O diabo teria começado sua carreira como agente secreto de Deus, diz escritor
fé, Jesus quinta-feira, outubro 02, 2008
Qualquer cristão com um mínimo de formação religiosa é capaz de fazer um breve resumo da carreira do Diabo: originalmente um anjo poderoso, ele teria se rebelado contra Deus no princípio dos tempos, induzido Adão e Eva a cometer o chamado pecado original e, ainda hoje, estaria pronto a induzir a humanidade a fazer o mal, manipulando tudo e todos nos bastidores.
O problema, afirma um livro que acaba de chegar ao Brasil, é que essa trama básica não estaria em lugar nenhum da Bíblia, mas teria sido montada por teólogos cristãos dos séculos 3 e 4, responsáveis por uma leitura um bocado criativa das Escrituras. Segundo essa visão, o Satanás bíblico não seria um rebelde contra Deus, mas uma espécie de "agente secreto" ou "chefe do FBI" divino, responsável por testar a lealdade dos seres humanos.

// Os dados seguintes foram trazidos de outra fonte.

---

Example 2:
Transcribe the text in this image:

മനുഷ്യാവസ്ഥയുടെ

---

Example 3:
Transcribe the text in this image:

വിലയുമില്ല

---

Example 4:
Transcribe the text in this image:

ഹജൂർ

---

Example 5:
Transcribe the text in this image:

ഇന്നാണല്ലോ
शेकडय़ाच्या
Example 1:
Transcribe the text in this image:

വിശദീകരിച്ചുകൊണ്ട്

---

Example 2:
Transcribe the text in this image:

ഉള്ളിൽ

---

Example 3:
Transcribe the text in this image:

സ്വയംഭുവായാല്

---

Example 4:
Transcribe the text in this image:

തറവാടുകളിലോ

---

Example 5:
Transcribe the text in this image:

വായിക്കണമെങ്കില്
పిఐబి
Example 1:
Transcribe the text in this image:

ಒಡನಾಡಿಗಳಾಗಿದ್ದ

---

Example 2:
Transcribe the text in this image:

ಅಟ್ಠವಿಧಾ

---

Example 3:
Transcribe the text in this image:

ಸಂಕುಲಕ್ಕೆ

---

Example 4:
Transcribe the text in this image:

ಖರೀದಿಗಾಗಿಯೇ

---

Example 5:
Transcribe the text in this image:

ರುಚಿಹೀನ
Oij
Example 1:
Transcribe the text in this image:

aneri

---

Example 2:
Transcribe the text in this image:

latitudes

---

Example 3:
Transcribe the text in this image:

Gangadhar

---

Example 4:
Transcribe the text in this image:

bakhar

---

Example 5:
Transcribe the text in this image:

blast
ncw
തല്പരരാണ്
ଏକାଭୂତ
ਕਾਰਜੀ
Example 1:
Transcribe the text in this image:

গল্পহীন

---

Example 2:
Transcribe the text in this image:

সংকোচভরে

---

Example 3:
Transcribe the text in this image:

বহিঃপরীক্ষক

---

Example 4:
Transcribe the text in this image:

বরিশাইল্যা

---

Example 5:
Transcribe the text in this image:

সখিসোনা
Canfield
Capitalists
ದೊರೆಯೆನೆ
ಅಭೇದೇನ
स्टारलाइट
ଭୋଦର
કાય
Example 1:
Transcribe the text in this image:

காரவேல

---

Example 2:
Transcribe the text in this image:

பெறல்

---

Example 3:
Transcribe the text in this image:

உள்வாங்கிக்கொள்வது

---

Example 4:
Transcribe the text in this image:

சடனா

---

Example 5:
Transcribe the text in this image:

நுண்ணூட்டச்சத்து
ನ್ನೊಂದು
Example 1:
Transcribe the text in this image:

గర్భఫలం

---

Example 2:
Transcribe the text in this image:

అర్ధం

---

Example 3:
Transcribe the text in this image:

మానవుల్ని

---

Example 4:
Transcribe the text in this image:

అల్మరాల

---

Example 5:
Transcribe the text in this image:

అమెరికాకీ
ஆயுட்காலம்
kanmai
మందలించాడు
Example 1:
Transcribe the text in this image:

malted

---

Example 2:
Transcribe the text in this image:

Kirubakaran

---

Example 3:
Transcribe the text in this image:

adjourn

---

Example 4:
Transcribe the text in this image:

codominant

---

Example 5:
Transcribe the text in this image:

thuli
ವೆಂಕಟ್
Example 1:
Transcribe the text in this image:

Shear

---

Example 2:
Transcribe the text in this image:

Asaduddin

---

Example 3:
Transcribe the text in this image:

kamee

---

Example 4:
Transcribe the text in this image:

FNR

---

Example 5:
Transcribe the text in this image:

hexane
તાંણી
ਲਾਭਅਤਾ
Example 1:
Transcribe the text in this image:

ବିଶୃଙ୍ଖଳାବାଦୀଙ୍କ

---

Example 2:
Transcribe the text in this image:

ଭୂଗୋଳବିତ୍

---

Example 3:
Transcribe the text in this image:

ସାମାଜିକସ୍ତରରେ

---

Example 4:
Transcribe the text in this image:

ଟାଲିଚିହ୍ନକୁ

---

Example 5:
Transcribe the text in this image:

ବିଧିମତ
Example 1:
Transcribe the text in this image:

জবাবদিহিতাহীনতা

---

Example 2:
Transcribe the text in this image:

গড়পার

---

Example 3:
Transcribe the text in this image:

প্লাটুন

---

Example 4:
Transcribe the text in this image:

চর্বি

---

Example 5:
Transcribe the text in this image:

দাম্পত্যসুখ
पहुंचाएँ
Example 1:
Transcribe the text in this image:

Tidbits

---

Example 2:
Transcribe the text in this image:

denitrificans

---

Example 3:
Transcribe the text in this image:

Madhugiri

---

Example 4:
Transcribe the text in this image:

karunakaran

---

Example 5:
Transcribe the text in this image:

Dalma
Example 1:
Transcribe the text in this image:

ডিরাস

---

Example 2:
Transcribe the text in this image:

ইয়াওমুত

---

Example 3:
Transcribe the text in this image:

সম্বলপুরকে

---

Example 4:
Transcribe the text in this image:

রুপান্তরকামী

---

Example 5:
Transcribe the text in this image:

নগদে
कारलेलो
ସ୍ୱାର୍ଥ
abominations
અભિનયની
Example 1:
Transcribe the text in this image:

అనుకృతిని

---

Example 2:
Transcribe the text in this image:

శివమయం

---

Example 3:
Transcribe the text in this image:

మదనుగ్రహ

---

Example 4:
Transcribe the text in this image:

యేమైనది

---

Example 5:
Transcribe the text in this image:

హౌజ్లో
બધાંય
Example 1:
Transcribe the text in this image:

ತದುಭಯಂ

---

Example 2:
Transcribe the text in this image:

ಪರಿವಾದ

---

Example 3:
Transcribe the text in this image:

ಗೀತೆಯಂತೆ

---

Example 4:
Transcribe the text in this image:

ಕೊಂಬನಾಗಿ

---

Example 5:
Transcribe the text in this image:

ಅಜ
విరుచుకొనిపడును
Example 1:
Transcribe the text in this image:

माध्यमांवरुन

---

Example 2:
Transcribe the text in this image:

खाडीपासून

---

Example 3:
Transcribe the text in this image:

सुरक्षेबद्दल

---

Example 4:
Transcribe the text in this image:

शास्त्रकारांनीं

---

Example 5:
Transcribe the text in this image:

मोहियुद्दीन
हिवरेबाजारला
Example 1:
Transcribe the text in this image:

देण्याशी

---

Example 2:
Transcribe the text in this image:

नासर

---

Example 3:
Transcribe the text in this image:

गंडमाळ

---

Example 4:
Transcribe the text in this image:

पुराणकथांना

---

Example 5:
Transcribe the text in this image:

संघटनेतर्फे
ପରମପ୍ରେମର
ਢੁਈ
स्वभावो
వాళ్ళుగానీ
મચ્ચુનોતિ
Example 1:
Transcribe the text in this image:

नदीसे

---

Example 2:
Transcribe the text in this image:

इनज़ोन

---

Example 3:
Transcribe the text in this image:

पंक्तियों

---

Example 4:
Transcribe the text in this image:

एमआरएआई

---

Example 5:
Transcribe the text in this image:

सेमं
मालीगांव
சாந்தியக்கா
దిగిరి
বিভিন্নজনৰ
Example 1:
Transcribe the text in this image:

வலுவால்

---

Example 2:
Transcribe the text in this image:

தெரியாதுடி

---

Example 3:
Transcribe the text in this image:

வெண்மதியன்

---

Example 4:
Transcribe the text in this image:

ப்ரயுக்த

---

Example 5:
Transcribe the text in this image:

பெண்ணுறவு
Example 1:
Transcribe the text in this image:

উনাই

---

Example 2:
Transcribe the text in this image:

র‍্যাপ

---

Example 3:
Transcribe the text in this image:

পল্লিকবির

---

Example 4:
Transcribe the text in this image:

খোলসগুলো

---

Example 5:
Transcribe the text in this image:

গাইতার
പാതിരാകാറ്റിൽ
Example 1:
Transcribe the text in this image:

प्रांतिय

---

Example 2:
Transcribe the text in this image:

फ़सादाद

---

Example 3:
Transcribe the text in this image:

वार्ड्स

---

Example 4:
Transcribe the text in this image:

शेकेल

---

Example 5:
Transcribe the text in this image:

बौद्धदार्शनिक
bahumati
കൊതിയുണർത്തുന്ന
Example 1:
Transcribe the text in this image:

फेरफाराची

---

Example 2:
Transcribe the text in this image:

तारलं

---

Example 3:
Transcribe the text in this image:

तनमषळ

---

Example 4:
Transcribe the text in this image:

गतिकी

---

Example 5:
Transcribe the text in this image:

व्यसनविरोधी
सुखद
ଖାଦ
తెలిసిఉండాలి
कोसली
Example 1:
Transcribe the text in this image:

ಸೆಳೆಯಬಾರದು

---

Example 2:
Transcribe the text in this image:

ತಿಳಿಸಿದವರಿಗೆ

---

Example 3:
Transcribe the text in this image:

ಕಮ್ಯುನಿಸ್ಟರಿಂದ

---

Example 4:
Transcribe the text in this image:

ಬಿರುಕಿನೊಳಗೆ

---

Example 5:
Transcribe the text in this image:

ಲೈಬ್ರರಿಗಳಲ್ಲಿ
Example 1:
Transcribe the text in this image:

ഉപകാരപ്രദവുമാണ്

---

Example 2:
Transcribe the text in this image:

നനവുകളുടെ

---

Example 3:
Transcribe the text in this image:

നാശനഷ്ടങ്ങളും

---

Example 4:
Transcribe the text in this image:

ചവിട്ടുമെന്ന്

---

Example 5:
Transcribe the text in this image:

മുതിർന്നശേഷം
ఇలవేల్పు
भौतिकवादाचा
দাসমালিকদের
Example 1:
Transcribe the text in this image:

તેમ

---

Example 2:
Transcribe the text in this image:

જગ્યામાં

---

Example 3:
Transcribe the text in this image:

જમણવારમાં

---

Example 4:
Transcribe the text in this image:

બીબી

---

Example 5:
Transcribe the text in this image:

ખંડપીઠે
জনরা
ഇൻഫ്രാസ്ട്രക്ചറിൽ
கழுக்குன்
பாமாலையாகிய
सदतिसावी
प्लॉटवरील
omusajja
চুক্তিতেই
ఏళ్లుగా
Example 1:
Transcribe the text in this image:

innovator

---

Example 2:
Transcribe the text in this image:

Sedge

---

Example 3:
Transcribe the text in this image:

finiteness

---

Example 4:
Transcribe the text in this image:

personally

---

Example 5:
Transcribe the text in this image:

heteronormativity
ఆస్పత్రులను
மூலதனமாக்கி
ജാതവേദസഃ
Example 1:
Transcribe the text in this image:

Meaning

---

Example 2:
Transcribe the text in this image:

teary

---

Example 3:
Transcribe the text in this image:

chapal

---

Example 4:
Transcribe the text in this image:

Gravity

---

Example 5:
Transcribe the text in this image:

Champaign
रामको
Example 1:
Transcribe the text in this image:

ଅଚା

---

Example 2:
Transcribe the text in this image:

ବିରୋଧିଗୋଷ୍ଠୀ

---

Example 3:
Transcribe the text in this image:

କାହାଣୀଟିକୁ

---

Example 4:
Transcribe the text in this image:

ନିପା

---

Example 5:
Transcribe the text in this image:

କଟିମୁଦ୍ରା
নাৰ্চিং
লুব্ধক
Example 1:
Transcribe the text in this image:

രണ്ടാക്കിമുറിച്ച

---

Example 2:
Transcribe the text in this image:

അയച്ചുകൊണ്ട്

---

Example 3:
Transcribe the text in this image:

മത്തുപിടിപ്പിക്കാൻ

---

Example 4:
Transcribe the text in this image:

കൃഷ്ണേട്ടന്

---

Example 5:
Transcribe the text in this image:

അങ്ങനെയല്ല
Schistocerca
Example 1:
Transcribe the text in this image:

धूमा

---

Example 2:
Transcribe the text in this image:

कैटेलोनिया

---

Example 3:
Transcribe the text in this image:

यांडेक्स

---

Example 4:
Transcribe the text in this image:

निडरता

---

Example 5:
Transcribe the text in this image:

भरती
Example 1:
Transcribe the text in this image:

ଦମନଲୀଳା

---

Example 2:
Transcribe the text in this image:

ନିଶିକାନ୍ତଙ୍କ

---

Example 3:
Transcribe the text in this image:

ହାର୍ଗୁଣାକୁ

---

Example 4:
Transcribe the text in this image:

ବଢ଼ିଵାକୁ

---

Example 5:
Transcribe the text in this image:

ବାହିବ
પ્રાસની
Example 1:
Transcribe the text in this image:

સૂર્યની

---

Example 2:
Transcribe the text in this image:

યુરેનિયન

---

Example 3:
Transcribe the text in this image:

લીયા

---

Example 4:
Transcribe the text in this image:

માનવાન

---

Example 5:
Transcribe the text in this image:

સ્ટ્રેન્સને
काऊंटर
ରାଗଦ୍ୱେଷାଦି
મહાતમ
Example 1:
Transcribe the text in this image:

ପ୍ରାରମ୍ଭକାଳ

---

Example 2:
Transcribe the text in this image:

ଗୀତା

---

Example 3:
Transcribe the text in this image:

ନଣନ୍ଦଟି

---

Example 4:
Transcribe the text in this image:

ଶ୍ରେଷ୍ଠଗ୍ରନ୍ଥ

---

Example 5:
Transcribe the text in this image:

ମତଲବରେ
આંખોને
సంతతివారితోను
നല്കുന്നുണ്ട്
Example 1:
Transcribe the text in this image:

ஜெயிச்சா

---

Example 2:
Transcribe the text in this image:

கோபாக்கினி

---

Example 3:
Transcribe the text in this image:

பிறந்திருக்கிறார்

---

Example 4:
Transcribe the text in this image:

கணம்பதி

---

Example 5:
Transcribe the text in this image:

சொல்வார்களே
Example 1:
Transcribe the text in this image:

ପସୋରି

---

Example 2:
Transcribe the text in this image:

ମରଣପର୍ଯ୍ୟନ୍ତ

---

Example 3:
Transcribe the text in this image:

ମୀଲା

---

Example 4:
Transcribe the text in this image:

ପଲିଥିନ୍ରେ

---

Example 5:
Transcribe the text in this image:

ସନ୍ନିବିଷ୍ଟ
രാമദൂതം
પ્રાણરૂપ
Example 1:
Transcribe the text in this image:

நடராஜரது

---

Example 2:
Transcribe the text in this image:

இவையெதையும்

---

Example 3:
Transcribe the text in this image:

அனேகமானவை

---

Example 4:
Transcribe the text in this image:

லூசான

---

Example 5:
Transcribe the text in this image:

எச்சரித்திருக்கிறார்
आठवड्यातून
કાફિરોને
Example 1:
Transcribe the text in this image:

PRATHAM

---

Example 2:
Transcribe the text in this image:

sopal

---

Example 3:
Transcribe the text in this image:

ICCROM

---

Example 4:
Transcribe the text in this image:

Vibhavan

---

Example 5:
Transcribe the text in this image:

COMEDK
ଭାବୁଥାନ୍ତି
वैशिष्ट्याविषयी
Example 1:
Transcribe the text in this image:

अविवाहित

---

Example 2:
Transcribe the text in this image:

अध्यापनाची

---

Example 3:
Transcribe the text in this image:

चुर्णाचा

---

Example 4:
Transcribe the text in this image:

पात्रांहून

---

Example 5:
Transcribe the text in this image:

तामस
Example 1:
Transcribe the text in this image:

"O Satã no Novo Testamento deve ser percebido como tendo uma posição equivalente a um Primeiro-Ministro, ou um Procurador-Geral da República, ou diretor do FBI, e não mais diabólico do que muitos dos mais zelosos representantes dessas posições aqui na Terra", escreve o pesquisador. A visão geral expressa nos Evangelhos e nos outros livros bíblicos do começo do cristianismo, segundo o autor, é que Satanás simplesmente toma gosto excessivo por suas funções de testador da humanidade, e por isso perde as boas graças de Deus, sendo expulso do Céu.
Problemas de nomenclatura
Antes de chegar a esse ponto, porém, Kelly tenta entender as primeiras aparições do personagem no Antigo Testamento, as quais são um bocado complicadas por problemas de nomenclatura. É que a palavra hebraica satan e seu equivalente aramaico satanah (o aramaico, é bom lembrar, era a língua provavelmente usada por Jesus no dia-a-dia) podem simplesmente funcionar como um substantivo comum, que significa algo como "adversário".
"Adversário" de quem, a propósito? Um dos poucos exemplos em que "o satã" (e não Satã/Satanás, como nome próprio) aparece na Bíblia hebraica é o livro de Jó. Nesse livro bíblico, um humano de altas qualidades morais e comportamento correto, o Jó do título, perde sua família, seus bens e sua saúde por instigação "do satã", que sugere a Deus um teste para a fé de Jó.
"No livro de Jó, 'o satã' é simplesmente um membro do Conselho Divino, um dos servos de Deus cuja função é investigar os acontecimentos na Terra e agir como uma espécie de promotor, trazendo os malfeitores à justiça", explica Christine Hayes, professora de estudos clássicos judaicos da Universidade Yale (EUA).
"Quando Javé se gaba de seu piedoso servo Jó, o anjo-promotor simplesmente pergunta, seguindo sua função, se a fé de Jó é sincera", diz ela. Em algumas traduções da Bíblia, em vez de ser designado como "Satã", esse personagem é simplesmente chamado de "o Adversário". Aparentemente, ele é visto pelo autor anônimo do livro de Jó como um dos "filhos de Deus" -- expressão que se refere aos anjos que formam a corte divina.